TASKS TO CARRY OUT >>
a) Copy the stretch of the storage configuration text from "Configuring Persistent Storage" through "be provisioned accordingly.".
b) For each statement, say whether it agrees with the storage configuration text, and quote the words of the text that decide it: (i) The fast-ssd storage class uses the io1 volume type. (ii) The standard storage class does not allow volume expansion. (iii) The PostgreSQL deployment runs two replicas.
c) In the storage configuration text, which container image does the PostgreSQL deployment specify?

TEXT SEGMENT >>
Configuring Persistent Storage

Stateful components require careful storage configuration. PostgreSQL, ClickHouse, and MinIO use different I/O patterns and should be provisioned accordingly.

Storage Classes

# Fast SSD for databases
apiVersion: storage.k8s.io/v1
kind: StorageClass
metadata:
  name: fast-ssd
provisioner: ebs.csi.aws.com
parameters:
  type: io1
  iops: "1000"
  fstype: ext4
allowVolumeExpansion: true
volumeBindingMode: WaitForFirstConsumer
---
# Standard storage for Kafka, observability
apiVersion: storage.k8s.io/v1
kind: StorageClass
metadata:
  name: standard
provisioner: ebs.csi.aws.com
parameters:
  type: gp3
  fstype: ext4
allowVolumeExpansion: true
volumeBindingMode: WaitForFirstConsumer

PostgreSQL Deployment

apiVersion: apps/v1
kind: Deployment
metadata:
  name: postgres
  namespace: placino-data
spec:
  replicas: 1
  selector:
    matchLabels:
      app: postgres
  template:
    metadata:
      labels:
        app: postgres
    spec:
      containers:
      - name: postgres
        image: postgres:15-alpine
        ports:
        - containerPort: 5432
        env:
        - name: POSTGRES_DB
          value: placino
        - name: POSTGRES_USER
          valueFrom:
            secretKeyRef:
              name: postgres-credentials
              key: username
        - name: POSTGRES_PASSWORD
          valueFrom:
            secretKeyRef:
              name: postgres-credentials
              key: password
        - name: POSTGRES_INITDB_ARGS
          value: "-c max_connections=200 -c shared_buffers=2GB -c effective_cache_size=6GB -c maintenance_work_mem=512MB -c checkpoint_completion_target=0.9 -c wal_buffers=16MB -c default_statistics_target=100 -c random_page_cost=1.1 -c effective_io_concurrency=200 -c work_mem=10485kB -c min_wal_size=4GB -c max_wal_size=16GB"

GIVEN MATERIAL >>
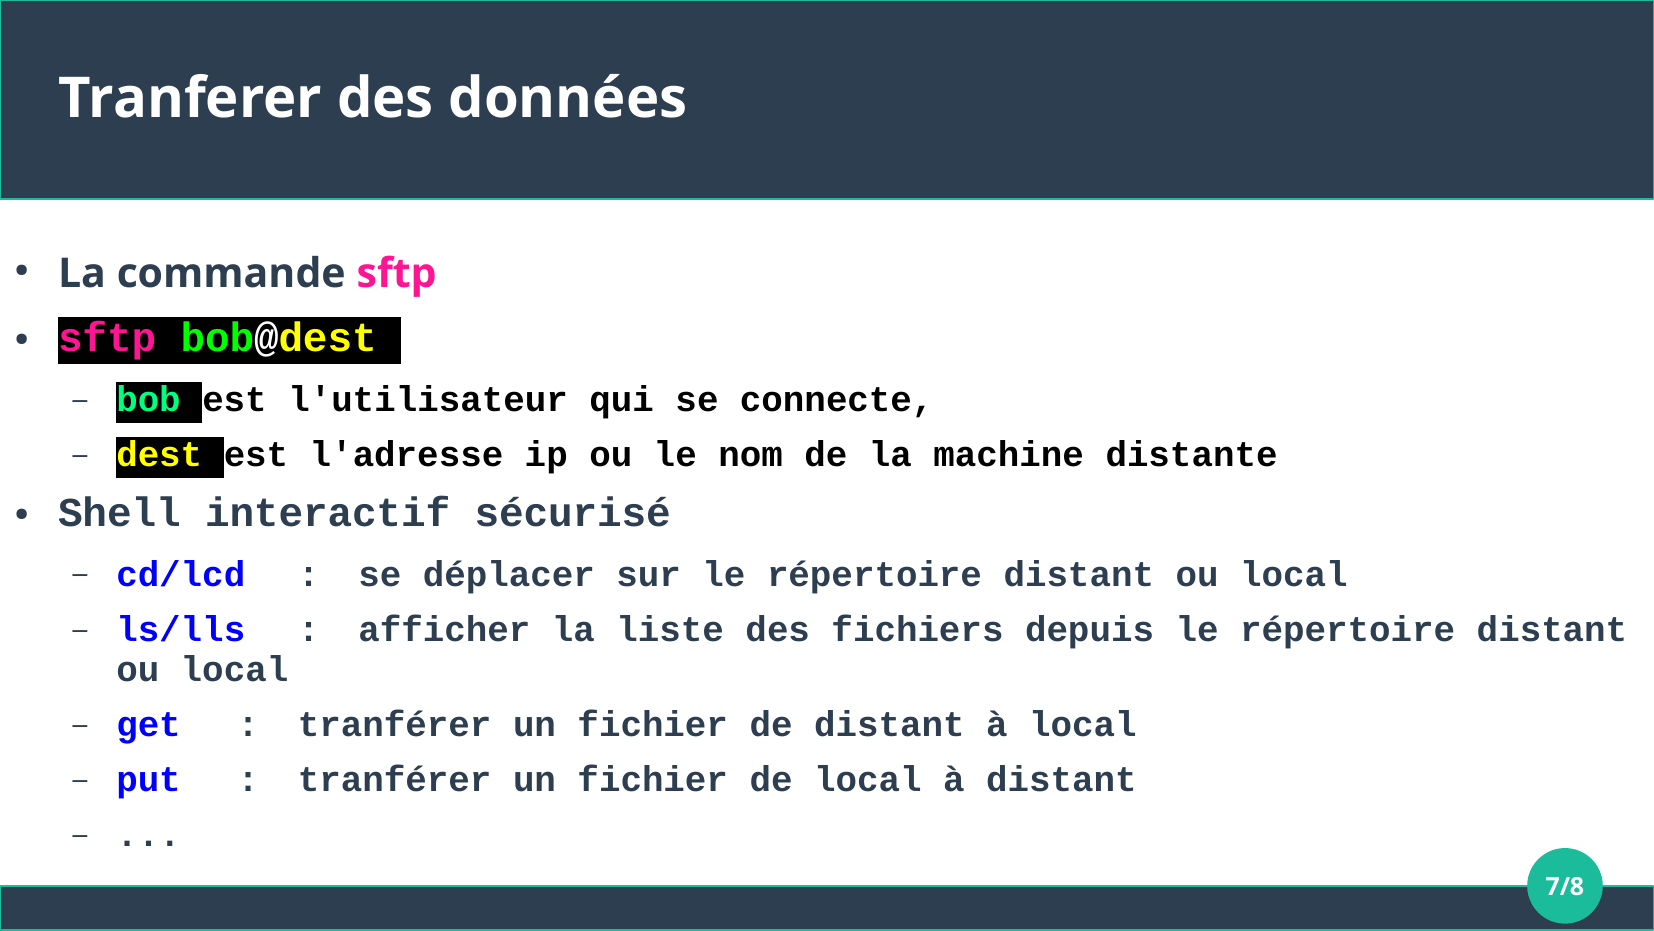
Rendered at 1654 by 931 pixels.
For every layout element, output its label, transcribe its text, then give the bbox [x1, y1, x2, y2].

EXPECTED RESULTS >>
a)
Configuring Persistent Storage

Stateful components require careful storage configuration. PostgreSQL, ClickHouse, and MinIO use different I/O patterns and should be provisioned accordingly.

b)
(i) Yes: "type: io1"
(ii) No: "allowVolumeExpansion: true"
(iii) No: "replicas: 1"

c) postgres:15-alpine